Oil firms move to contain climate change

 12 

IN a bid to stop climate change due to global warming, top oil firms have finally banded together to develop technologies to lower carbon emissions and increase car engine and fuel efficiency.

The oil firms will create an investment fund to develop technologies to promote renewable energy away from the carbon-emitting fossil fuel that emanate from coal and other oil products.

The oil and gas companies were identified as BP, Eni, Repsol, Saudi Aramco, Royal Dutch Shell, Statoil and Total. The oil firms will now play an active role in the fight against global warming, according to sources.

Representatives of the oil firms will meet in London where they will announce details of the fund on Friday.
The group supports the 2015 Paris Agreement to get rid of the man-made greenhouse gases that was effecting climate change.

The fund also seeks to reduce costs of carbon capture and storage (CCS) technology, which involves capturing carbon dioxide emissions and re-injecting them into underground caverns.
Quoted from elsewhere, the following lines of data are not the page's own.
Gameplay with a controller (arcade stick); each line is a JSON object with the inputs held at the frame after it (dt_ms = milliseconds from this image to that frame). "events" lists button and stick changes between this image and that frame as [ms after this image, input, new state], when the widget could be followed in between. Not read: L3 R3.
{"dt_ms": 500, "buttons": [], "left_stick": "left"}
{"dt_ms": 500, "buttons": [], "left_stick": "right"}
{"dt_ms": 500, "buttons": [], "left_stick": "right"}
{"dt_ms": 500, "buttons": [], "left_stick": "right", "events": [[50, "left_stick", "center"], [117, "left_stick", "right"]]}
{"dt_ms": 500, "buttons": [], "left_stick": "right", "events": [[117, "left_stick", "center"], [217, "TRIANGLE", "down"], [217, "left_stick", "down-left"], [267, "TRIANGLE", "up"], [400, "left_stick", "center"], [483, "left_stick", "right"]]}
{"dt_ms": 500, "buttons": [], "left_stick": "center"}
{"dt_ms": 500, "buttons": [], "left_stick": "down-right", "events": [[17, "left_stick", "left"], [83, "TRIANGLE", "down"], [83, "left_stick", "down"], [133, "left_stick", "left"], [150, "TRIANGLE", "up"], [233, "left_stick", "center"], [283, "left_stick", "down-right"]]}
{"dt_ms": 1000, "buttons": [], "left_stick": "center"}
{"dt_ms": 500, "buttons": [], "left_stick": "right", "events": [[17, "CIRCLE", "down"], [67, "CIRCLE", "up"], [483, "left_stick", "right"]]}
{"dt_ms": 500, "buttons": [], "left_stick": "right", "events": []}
Major industries all over the world are still dependent on fossil fuel but other countries have already developed renewable energy sources from geothermal, solar panels, wind turbines and hydro electric dams.

Economic progress is often associated with energy consumption increase for undeveloped or even developed countries that still rely on fossil fuel.

The issue on climate change in undeveloped countries is not being given priority often way below security, food, education, health and energy and transport related issues, according to observers.

In the Philippines, President Rodrigo Duterte said he will not honor commitments made under the Paris Climate Pact. He said the Paris Climate Pact seeks to dictate to developing countries and limit economic growth. “You are trying to stifle us.”

The Paris Climate Pact was agreed by 195 countries last December. It aims to limit global warming to below 2C (36F) and strive to keep temperatures at 1.5C above pre-industrial levels.

The deal comes into force when 55 countries covering 55 percent of global emissions have agreed to reduce the carbon emissions.

The Philippines accounts for less than one percent of the world’s emissions.